Bij jodium suppletie wordt veel de fout gemaakt door wél aan jodium te denken bij het herstellen van een gezonde schildklierfunctie maar niet aan selenium.
We kunnen niet genoeg benadrukken dat jodium suppletie nooit (!) los gezien kan worden zonder een adequate aanvulling van de juiste co-factoren. Selenium is er één van en zeker niet één van de minsten.
Het enzym 5’-deiodinase dat zorg draagt voor de omzetting van het pro-hormoon T4 naar het biologisch actieve T3, is afhankelijk van adequate hoeveelheden mineralen, met name jodium en selenium. Wanneer er een tekort is aan selenium (in verhouding tot jodium) dan functioneert dit enzym niet (optimaal) en zullen er te weinig schilklierhormonen worden geproduceerd.

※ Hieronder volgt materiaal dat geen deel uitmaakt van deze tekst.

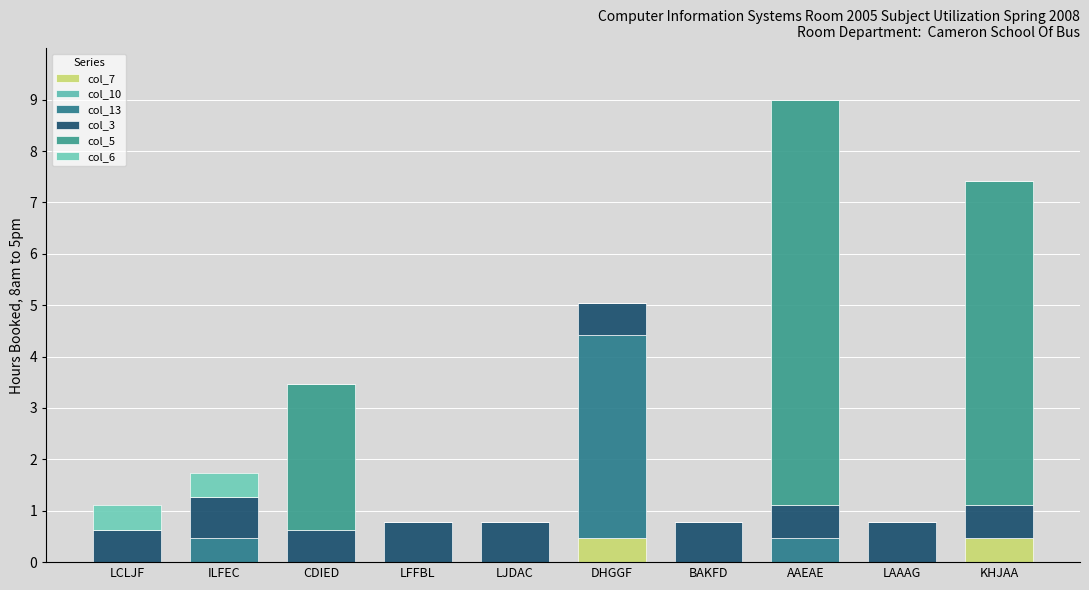

Count the number of data series in this chart.

5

Daarnaast of beter, daaraan voorafgaand speelt selenium een essentieel rol in de schildklier zelf. Het jodide ion dat wordt opgenomen in de cellen van de schildklier ondergaat een oxidatie proces en wordt zo omgezet in jodium. Dit oxidatieproces vindt plaats door de interactie tussen H2O2(waterstofperoxide) met Thyroïdperoxidase (TPO). Deze stap is fysiologisch erg belangrijk. Storingen in de de oxidatie van jodide kan resulteren in de productie van anti-TPO antilichamen.
Voldoende H2O2 productie is dus essentieel voor de jodium stofwisseling in de schildklier. Maar het is een stof die oxidatie stress kan veroorzaken. Het is daarom van groot belang dat de oxidatieve activiteit van H2O2onder controle gehouden wordt anders kan de oxidatieve stress leiden tot beschadiging van het schildklierweefsel en kunnen er auto-immuun ziekten van de schildklier ontstaan zoals Hashimoto. Deze controlerende werking wordt vooral uitgevoerd door het selenium-afhankelijk enzym Glutathion-peroxidase.